::: Recorded information

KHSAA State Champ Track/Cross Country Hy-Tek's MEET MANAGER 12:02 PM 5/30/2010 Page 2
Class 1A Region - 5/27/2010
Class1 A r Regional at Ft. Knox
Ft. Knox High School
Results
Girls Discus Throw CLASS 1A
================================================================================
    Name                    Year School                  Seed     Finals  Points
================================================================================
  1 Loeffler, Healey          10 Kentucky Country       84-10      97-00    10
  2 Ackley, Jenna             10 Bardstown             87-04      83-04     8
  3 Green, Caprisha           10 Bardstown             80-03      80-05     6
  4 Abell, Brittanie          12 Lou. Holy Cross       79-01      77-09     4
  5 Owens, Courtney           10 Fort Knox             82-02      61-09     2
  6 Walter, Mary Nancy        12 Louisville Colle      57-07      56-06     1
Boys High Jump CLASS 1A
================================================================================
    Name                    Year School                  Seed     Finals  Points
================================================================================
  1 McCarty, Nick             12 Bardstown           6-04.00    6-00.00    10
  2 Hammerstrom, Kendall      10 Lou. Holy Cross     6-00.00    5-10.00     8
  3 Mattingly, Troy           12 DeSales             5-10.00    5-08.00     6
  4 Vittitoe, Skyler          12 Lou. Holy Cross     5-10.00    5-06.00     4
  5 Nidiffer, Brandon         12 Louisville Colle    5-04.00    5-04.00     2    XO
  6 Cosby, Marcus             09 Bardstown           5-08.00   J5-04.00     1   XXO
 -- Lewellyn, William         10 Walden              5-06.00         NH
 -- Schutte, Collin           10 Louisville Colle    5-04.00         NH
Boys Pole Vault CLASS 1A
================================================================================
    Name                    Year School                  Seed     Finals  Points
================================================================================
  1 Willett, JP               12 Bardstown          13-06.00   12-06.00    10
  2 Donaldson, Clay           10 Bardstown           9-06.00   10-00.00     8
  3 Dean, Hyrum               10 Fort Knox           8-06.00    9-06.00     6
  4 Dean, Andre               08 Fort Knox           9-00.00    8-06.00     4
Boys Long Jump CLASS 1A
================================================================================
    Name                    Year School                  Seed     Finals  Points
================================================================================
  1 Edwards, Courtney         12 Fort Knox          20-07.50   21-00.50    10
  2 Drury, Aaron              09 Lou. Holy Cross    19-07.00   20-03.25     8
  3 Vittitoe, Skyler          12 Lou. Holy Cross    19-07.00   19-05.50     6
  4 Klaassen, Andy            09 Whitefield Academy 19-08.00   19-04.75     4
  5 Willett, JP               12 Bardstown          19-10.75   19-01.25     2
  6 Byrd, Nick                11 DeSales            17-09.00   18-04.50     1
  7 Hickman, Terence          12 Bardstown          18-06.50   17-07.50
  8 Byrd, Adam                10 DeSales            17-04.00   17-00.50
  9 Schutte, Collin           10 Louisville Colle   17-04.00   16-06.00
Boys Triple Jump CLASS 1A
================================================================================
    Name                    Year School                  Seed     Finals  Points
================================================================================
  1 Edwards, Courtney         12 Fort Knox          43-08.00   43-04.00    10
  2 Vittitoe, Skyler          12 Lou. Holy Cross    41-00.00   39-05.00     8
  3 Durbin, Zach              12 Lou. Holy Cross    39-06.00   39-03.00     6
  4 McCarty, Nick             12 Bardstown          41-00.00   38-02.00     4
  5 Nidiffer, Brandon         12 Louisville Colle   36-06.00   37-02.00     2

::::::
::: Recorded information

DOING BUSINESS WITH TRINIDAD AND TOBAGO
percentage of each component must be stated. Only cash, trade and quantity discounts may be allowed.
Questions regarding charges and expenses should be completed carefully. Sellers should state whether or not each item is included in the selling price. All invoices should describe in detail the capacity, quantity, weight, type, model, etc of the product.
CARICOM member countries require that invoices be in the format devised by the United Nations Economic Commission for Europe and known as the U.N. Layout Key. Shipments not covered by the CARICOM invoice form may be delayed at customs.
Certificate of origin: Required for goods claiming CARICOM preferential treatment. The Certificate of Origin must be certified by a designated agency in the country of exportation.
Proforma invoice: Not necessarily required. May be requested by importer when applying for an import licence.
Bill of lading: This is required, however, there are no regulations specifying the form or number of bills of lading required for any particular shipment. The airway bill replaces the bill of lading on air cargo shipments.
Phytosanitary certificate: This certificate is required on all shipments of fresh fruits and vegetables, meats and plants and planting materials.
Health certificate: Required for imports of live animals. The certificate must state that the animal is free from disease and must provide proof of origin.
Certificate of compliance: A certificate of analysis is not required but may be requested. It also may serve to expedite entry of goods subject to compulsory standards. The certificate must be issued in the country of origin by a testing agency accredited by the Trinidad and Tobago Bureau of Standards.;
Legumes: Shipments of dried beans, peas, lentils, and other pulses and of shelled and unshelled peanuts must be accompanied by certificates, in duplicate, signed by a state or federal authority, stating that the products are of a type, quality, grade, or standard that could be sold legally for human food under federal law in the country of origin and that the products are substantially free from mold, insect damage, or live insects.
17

::::::

Read the data above and pull out each line that holds the string "Dean".

**Solution to the problem:**
  3 Dean, Hyrum               10 Fort Knox           8-06.00    9-06.00     6
  4 Dean, Andre               08 Fort Knox           9-00.00    8-06.00     4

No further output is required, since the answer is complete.